Teaching for Social Justice Amidst a Pandemic

— Written By
Mr. Texeira is pictured explaining a concept to his students.

Mr. Texeira is pictured explaining a concept to his students.

As Coronavirus cases continue to rise nationwide, many K-12 school districts are planning for a fall return that is at least partially online. This, at a time of growing economic insecurity and incalculable loss of life in the wake of the COVID-19 pandemic, as well as ongoing social unrest driven by generations of systemic racism.
In the midst of these dual crises, teaching for social justice has never been more important. Yet figuring out how best to address so much hardship can seem daunting to even the most experienced educator.
To gain some insight on navigating these challenges in the classroom, we reached out to Boston Public Schools’ Educator of the Year, Mr. Sam Texeira, and one of his former students, Rebecca.
Rebecca, one of Mr. Texeira's former students.

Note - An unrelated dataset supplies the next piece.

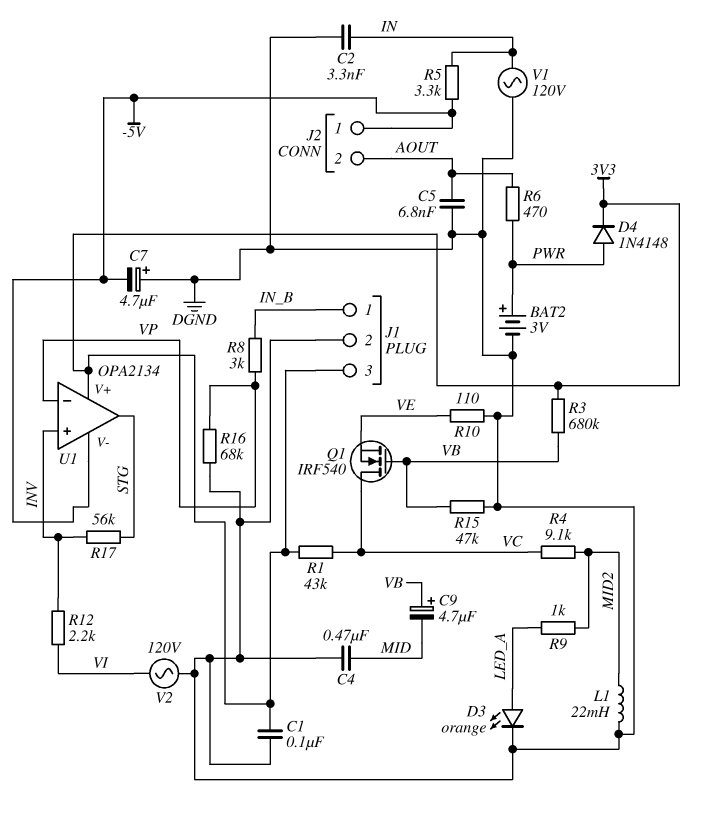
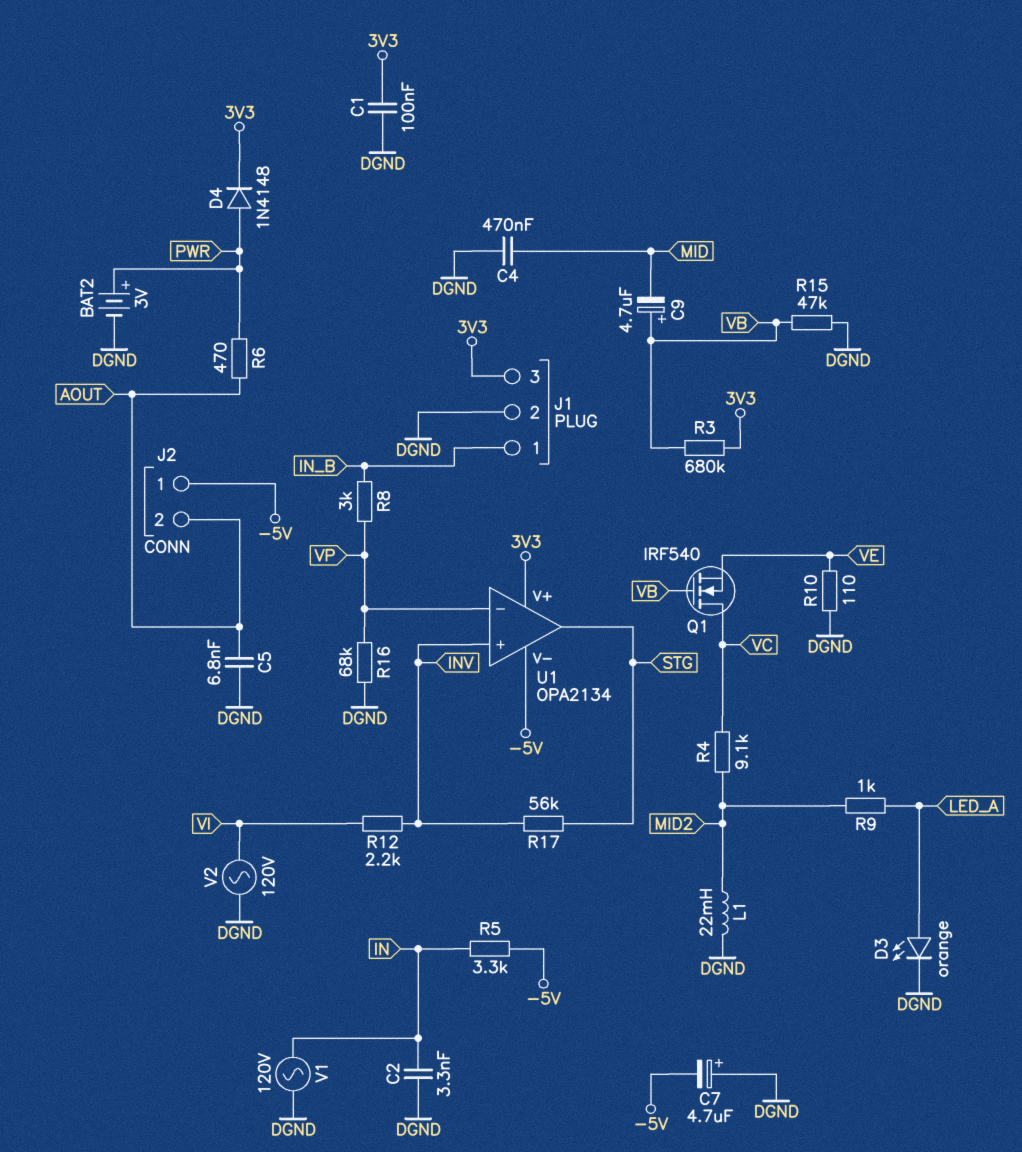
R1: 43k (3V3, VC) -> none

Rebecca, one of Mr. Texeira’s former students.

Our conversation covered a lot of ground, including how teachers can work with students to nurture connection, cultivate critical reflection, and encourage informed civic action. We also discussed how Rebecca is putting some of her sociopolitical education to practice by working with her city council member, Andrea Campbell, to address issues impacting young people during the COVID-19 outbreak.
Despite the uncertainty that lies ahead, Mr. Texeira and Rebecca remind us that there are reasons to be hopeful — especially when teachers and students work together for a better future.
Listen to the full episode and then check out our Questions for Extended Dialogue below to keep the conversation going.

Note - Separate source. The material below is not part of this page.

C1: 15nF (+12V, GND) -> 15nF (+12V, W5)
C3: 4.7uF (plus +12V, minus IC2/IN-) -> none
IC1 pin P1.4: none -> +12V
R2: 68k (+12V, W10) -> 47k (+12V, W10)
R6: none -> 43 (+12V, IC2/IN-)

Questions for Extended Dialogue

  1. What’s one thing you need your teacher(s) to know so that they can better support you during this time?
  2. When referring to students’ relationship to teachers, Mr. Texeira quoted the popular adage: “They don’t care how much you know until they know how much you care.” Do you agree with this sentiment? Why or why not?
  3. According to Mr. Texeira, the pandemic has made clear that a lot of important learning happens outside the classroom. What have you learned about yourself, others, or the world since the pandemic started?
  4. Rebecca wrote a letter to her city council member to address the ways in which young people, particularly college students, are being impacted by the pandemic. What is one way you have addressed or thought about addressing a social issue you care about?
  5. Has a teacher ever encouraged you to enact an idea aimed at creating social change? What what the result?
  6. What should the role of schools be when it comes to activism and civic engagement?